Accurately capturing the abnormal condition of the planetary gearbox will no doubt help the engineers make the optimal maintenance decisions, timely replacing the faulty component. 2 However, the planetary gearbox has the unique dynamical characteristics compared to fixed-axle gearbox: the time-variable meshing position, multiple pairs of teeth meshing at the same time, and the complex vibration transmission path. 3 These make the vibration response of planetary gearbox present significant complexity, modulation, time-varying, and transient properties.
Above mentioned unique dynamic characteristics brings great challenge for diagnosing faults of planetary gearbox. Thus, a large number of scholars have put efforts in fault identification of planetary gearbox. Lei et al. 4 proposed two time and frequency domain features, which perform better than the traditional time or frequency characteristics. Feng et al. 5 applies Vold Kalman filter to adaptively screen the appropriate bandwidth of the vibration signal, and this signal processing method can greatly reduce the background noise effect on the fault identification of wind turbine planetary gearbox. Sharma and Tiwari 6 proposed weighted multiscale fluctuation based dispersion entropy to extract fault characteristics from the vibrational signal, which provides more separable features for fault identification.
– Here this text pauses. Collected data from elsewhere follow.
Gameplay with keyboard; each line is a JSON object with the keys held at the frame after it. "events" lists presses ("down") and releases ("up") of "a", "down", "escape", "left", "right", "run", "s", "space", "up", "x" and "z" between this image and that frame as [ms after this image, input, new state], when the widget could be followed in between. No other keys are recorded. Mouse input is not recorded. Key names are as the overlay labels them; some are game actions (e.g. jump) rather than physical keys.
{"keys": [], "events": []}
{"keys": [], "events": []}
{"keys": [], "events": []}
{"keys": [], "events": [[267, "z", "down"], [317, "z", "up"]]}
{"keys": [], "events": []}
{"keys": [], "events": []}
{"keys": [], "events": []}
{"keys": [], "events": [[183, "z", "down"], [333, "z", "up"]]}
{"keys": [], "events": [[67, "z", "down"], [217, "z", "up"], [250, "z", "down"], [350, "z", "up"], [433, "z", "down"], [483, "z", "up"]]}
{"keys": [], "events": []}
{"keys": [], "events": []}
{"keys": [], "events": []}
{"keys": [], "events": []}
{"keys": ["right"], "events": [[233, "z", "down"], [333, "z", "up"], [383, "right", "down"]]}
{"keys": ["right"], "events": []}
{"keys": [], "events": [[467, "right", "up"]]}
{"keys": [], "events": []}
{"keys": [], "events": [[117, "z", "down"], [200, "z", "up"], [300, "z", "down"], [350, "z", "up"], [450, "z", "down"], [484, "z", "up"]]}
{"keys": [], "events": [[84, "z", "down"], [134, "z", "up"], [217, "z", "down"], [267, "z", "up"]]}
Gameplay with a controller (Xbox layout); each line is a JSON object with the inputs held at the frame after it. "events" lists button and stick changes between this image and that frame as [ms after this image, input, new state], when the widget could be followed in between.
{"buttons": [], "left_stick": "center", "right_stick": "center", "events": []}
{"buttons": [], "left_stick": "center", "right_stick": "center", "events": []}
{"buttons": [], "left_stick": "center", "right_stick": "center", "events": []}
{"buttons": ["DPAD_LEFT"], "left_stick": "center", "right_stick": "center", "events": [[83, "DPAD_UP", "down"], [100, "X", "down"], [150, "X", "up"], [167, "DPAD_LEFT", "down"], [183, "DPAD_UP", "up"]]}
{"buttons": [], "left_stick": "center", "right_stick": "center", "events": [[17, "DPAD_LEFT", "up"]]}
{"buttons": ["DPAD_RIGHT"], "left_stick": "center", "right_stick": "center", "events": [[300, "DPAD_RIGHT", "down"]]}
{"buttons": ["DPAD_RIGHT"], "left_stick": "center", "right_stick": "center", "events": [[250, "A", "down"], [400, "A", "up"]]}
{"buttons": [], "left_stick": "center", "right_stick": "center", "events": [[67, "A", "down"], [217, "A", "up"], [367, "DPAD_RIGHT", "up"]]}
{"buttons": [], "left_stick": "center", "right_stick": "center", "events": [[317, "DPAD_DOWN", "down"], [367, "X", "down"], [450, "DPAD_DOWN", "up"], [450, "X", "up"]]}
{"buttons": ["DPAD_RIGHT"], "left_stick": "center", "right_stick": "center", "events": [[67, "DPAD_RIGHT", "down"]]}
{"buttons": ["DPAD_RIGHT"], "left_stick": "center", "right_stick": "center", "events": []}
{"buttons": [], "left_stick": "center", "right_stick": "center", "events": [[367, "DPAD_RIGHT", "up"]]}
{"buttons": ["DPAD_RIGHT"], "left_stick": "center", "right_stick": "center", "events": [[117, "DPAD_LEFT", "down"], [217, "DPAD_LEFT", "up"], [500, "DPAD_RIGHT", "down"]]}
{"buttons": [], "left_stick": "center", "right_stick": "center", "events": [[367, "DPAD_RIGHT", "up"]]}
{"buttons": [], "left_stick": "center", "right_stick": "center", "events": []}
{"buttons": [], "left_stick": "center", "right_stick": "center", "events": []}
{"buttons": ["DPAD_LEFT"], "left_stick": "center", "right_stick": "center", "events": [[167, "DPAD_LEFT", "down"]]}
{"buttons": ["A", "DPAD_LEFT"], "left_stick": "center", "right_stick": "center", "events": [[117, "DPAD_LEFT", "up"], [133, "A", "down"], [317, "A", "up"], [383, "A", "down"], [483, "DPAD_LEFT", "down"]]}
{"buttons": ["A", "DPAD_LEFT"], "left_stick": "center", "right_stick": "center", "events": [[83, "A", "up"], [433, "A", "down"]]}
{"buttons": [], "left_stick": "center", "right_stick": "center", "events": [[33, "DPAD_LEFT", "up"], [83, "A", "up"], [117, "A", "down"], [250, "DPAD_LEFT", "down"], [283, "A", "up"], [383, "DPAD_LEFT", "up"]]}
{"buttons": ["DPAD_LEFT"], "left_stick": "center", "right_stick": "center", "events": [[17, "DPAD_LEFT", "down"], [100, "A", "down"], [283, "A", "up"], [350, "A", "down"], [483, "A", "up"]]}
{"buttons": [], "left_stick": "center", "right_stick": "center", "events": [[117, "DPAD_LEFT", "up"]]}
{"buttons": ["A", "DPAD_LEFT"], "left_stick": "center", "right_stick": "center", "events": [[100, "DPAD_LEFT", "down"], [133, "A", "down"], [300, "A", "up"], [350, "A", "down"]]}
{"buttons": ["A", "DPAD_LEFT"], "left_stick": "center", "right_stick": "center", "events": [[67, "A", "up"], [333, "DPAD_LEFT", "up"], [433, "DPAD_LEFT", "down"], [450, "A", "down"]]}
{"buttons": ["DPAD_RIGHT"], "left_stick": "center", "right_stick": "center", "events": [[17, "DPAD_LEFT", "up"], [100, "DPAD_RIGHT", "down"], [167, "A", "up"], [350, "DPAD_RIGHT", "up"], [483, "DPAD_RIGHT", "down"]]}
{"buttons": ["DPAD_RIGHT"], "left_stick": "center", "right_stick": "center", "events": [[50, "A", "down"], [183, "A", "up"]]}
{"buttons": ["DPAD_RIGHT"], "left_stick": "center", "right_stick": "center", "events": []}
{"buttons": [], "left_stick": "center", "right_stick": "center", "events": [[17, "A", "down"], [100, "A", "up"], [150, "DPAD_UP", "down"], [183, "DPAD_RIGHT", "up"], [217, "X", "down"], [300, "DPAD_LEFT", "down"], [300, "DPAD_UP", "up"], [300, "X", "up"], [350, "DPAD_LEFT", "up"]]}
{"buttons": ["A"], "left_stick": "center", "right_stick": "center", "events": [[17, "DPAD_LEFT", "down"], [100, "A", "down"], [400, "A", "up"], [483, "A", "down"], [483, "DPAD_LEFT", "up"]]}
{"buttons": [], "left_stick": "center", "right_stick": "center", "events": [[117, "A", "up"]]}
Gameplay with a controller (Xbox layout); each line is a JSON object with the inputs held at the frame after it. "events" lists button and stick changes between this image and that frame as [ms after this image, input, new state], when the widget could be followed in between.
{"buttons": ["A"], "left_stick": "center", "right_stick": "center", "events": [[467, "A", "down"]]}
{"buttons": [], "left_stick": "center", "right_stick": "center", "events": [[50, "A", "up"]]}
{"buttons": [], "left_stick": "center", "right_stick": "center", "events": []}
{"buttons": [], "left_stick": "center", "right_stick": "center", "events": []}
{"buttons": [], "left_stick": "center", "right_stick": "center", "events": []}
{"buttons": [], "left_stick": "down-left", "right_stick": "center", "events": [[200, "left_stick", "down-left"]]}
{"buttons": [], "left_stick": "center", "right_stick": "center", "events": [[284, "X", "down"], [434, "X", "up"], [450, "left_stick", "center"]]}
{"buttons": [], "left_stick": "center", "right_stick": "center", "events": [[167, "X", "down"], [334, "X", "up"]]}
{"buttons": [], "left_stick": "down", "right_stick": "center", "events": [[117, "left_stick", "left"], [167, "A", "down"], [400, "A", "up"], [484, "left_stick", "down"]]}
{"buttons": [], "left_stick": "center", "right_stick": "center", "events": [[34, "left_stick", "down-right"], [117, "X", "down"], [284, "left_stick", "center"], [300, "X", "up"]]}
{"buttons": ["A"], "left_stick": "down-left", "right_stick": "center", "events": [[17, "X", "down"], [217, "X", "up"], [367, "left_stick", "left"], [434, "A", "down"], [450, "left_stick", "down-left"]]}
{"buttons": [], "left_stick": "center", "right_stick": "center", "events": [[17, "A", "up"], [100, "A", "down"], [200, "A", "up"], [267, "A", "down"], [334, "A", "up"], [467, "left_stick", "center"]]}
Zhang et al. 7 investigated the dynamic behaviors of the planetary gear through rigid-flexible coupling dynamics model.
Above mentioned researches are focus on the method using vibrational signals measured from single channel. Recent researches show that the multichannel information fusion methods will no doubt provide more comprehensive fault information than the single-channel-based method, achieving more accurate diagnostic result. Fu et al. 8 fused the diagnosis results from multiple channels and decided the fault state of gearbox comprehensively. The experiment result showed that the accuracy of three sensors based diagnosis method is significantly higher than the single sensor based method. Maheswari and Umamaheswari 9 combined the multivariate mode signal processing with the noise-assisted analysis in measuring the multi-frequency modes based vibrations. The result also showed the multichannel information fusion method has the better performance than the single-channel-based method in planetary gear condition monitoring.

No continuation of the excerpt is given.